Description: umpty.gifWhen we say something is 'arbitrary', we mean that there's no good reason for it. If you make an 'arbitrary choice' between two things, then you choose for no good reason; you probably don't care which one you choose. By saying that signs are arbitrary, Saussure was saying that there is no good reason why we use the sequence of sounds 'sister' to mean a female sibling. We could just as well use 'soeur', 'Schwester', 'ukht'. For that matter, we could just as well use the sequence of sounds: 'brother'. Of course, as he pointed out, we don't have any choice in the matter. If we want to talk about female siblings in the English language, we can talk about 'female siblings' or 'sisters' - and that's all; there are no more options. You can't do a Humpty Dumpty.

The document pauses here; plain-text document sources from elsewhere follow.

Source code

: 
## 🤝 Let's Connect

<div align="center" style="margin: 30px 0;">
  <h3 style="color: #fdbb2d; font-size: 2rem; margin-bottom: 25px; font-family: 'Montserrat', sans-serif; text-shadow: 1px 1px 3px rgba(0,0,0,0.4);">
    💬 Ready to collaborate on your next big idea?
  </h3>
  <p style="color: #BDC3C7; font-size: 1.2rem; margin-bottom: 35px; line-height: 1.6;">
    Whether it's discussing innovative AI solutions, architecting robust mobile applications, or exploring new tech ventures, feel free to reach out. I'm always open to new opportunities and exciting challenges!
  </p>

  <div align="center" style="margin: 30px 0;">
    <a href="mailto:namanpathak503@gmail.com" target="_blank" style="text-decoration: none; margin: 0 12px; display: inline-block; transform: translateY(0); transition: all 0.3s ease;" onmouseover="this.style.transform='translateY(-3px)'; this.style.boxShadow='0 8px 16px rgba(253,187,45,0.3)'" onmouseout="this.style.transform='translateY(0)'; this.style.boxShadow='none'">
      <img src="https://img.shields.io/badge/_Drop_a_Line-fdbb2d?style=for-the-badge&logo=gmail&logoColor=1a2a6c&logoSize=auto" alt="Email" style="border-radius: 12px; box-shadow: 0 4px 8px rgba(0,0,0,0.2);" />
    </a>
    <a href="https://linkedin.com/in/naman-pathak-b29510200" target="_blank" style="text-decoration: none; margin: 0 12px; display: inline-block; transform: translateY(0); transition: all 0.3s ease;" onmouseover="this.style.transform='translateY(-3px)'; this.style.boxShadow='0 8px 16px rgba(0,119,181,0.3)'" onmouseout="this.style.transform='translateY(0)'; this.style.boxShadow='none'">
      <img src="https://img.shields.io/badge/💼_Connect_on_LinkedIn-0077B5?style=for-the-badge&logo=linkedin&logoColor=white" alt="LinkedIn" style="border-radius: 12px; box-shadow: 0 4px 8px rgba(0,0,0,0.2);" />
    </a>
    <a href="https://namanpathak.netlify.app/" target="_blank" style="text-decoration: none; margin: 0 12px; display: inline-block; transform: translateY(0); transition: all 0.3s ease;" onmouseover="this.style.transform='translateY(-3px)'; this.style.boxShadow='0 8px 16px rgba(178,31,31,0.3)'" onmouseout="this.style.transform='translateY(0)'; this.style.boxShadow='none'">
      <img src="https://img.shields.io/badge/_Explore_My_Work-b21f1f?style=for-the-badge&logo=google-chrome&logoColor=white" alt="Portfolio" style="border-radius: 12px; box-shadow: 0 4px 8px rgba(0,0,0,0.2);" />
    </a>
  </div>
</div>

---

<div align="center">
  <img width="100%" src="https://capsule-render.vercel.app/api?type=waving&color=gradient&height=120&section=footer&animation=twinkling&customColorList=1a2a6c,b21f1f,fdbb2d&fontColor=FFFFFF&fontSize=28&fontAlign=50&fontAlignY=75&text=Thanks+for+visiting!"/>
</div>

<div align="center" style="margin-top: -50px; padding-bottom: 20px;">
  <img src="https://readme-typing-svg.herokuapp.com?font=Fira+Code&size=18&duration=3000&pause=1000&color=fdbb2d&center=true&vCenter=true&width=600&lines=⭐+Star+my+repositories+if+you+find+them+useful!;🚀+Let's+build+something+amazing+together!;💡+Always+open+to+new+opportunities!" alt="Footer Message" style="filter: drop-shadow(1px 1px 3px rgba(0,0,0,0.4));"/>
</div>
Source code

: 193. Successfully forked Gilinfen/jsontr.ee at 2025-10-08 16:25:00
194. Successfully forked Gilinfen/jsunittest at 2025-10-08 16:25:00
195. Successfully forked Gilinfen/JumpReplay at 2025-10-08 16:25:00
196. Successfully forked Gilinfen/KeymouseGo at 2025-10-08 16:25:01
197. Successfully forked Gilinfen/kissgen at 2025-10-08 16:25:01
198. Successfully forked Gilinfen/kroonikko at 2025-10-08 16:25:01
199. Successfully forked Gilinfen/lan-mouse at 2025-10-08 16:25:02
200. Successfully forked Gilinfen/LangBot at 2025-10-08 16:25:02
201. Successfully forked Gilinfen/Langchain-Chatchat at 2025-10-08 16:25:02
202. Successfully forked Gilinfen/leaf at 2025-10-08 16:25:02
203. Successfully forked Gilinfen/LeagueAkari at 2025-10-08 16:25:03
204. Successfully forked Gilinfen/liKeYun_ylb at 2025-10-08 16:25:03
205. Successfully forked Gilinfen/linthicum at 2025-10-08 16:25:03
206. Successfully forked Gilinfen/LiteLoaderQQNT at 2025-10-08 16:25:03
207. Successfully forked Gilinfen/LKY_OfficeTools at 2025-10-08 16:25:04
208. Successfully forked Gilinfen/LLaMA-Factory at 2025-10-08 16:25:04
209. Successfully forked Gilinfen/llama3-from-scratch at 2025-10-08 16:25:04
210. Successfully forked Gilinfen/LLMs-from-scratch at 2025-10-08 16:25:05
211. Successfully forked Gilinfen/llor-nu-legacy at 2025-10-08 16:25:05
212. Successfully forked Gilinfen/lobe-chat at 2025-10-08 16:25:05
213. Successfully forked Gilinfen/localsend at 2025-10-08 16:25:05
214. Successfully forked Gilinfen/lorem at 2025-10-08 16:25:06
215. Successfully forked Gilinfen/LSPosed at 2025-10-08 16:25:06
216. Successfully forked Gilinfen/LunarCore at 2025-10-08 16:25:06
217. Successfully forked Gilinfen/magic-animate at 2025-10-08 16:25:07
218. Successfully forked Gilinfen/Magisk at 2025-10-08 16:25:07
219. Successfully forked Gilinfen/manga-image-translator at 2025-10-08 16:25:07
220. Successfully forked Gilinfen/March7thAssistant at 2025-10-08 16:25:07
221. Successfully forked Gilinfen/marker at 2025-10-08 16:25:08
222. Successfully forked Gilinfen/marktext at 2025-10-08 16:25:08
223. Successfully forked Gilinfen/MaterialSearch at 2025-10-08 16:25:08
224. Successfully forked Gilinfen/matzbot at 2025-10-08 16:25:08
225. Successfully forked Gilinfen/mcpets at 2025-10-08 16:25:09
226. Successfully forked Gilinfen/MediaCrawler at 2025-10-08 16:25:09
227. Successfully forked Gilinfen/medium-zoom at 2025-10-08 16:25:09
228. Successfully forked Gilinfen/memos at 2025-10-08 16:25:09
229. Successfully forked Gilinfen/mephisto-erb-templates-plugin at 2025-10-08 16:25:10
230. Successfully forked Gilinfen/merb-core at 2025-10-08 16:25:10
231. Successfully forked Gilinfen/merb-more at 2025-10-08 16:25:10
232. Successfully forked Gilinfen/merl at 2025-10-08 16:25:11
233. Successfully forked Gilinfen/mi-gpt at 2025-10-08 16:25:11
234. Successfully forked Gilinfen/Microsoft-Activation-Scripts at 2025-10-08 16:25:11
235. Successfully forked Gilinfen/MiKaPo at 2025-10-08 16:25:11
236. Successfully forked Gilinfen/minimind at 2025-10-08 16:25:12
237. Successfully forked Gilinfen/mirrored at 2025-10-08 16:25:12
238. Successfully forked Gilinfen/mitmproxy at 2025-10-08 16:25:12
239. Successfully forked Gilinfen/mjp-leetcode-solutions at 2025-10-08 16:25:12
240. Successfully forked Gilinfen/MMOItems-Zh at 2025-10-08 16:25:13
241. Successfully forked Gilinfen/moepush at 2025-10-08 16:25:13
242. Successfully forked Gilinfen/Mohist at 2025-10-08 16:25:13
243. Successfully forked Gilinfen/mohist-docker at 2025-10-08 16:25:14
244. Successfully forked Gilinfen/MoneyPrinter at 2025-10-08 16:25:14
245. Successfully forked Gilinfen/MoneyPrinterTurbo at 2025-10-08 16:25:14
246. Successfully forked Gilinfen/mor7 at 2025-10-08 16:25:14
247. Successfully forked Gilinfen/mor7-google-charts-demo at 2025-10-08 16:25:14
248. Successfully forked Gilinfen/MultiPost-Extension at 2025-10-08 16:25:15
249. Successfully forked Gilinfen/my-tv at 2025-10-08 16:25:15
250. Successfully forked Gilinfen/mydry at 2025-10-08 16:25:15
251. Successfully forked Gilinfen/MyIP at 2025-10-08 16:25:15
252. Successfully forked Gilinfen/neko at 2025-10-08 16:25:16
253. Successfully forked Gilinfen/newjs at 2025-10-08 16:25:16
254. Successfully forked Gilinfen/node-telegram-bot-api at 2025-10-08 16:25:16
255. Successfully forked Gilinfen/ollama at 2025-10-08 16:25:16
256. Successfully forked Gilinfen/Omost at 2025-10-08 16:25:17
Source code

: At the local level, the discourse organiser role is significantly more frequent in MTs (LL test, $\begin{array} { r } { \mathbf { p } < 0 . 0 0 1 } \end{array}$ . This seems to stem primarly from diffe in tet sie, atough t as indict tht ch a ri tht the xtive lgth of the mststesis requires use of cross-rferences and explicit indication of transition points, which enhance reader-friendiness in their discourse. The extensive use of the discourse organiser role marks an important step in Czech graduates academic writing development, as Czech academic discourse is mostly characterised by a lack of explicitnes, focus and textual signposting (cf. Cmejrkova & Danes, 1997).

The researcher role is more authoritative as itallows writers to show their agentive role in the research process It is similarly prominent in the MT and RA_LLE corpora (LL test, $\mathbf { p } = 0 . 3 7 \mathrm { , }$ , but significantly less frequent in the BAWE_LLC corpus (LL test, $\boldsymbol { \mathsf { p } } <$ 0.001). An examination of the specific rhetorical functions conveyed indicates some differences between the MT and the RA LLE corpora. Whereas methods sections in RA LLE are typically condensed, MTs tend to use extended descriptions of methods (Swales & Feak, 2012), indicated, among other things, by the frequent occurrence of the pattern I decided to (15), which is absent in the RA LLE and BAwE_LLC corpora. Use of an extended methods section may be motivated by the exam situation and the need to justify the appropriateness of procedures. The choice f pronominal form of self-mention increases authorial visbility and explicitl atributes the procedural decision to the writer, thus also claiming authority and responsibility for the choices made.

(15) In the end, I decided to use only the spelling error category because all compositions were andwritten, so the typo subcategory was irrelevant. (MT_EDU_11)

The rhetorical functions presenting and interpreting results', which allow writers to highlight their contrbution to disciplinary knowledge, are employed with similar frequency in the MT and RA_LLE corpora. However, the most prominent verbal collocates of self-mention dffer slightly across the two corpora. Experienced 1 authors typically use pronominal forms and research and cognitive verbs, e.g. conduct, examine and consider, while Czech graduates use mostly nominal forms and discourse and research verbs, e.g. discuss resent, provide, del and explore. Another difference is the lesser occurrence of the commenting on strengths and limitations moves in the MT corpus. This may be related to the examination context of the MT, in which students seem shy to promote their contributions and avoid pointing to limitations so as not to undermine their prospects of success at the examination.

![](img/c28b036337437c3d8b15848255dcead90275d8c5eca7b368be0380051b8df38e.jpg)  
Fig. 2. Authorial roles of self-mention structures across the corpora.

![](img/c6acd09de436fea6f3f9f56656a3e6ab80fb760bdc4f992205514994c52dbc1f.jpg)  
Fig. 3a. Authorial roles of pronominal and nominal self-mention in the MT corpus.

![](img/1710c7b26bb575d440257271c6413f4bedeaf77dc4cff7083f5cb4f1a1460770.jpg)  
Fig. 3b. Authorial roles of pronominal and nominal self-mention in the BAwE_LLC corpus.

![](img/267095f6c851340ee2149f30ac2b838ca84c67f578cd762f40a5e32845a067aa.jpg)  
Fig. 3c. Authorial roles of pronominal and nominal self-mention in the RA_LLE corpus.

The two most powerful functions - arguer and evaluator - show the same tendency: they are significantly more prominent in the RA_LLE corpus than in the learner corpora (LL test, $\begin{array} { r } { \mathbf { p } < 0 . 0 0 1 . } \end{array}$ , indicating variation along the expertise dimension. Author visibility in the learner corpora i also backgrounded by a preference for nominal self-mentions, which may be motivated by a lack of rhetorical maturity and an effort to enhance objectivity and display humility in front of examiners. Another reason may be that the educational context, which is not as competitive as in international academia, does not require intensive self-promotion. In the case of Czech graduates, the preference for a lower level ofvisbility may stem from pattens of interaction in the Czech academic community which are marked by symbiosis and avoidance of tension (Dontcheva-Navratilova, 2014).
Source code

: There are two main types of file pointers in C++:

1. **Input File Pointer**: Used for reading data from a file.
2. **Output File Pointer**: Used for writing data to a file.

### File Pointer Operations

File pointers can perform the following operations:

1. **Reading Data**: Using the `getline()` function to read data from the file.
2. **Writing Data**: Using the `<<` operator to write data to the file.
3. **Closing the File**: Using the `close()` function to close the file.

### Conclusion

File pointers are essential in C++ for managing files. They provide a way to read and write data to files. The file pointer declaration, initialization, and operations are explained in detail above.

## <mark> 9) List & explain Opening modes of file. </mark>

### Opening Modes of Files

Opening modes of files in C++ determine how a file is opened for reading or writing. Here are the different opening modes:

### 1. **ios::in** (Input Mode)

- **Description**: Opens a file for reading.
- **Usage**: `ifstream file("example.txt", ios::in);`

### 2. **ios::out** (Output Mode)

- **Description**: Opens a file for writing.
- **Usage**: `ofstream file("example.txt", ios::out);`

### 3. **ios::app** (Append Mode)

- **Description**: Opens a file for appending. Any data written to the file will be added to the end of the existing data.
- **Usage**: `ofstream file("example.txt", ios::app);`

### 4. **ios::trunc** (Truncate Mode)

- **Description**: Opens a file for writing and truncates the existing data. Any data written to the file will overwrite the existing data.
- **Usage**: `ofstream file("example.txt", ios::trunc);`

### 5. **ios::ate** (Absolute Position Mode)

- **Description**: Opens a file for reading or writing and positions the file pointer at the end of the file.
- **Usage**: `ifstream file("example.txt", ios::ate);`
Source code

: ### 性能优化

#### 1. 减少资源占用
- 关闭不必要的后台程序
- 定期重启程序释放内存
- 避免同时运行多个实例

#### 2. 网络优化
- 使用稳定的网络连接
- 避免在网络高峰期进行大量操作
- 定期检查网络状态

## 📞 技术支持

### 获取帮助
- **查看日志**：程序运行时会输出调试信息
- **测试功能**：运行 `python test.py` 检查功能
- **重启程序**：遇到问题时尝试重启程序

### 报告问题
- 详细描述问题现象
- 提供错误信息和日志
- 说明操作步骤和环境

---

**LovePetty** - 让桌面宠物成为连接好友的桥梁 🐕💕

Saussure saw language as being an ordered system of signs whose meanings are arrived at arbitrarily by a cultural convention. There is no necessary reason why a pig should be called a pig. It doesn't look sound or smell any more like the sequence of sounds 'p-i-g' than a banana looks, smells, tastes or feels like the sequence of sounds 'banana'. It is only because we in our language group agree that it is called a 'pig' that that sequence of sounds refers to the animal in the real world. You and your circle of friends could agree always to refer to pigs as 'squerdlishes' if you want. As long as there is general agreement, that's no problem - until you start talking about squerdlishes to people who don't share the same convention.
Saussure freely admits that when he is stressing the arbitrariness of the sign, he is stressing something which is actually fairly obvious. As he sees it, though, the problem is that people haven't paid enough attention to the implications of the fact that sign-systems are arbitrary.
Since it is the case that the codes (see Code) we use are the result of conventions arrived at by the users of those codes, then it is reasonable to suppose that the values of the users will in some way be incorporated into those codes. They will, for example, have developed signs for those things they agree to be important, they will probably have developed a whole array of signs to draw the distinctions between those things which are of particular significance in their culture.
In other words, you might reasonably expect that the ideologies prevalent in those cultures will have been incorporated into the codes used:
...'reality' is always encoded, or rather the only way we can perceive and make sense of reality is by the codes of our culture. There may be an objective, empiricist reality out there, but there is no universal, objective way of perceiving and making sense of it. What passes for reality in any culture is the product of the culture's codes, so 'reality' is always already encoded, it is never 'raw'.   
Semiologists generally prefer the term 'reader' to 'receiver' (even of a painting, photograph or film) and often use the term 'text' to 'message'. This implies that receiving a message (i.e. 'reading a text') is an active process of decoding and that that process is socially and culturally conditioned.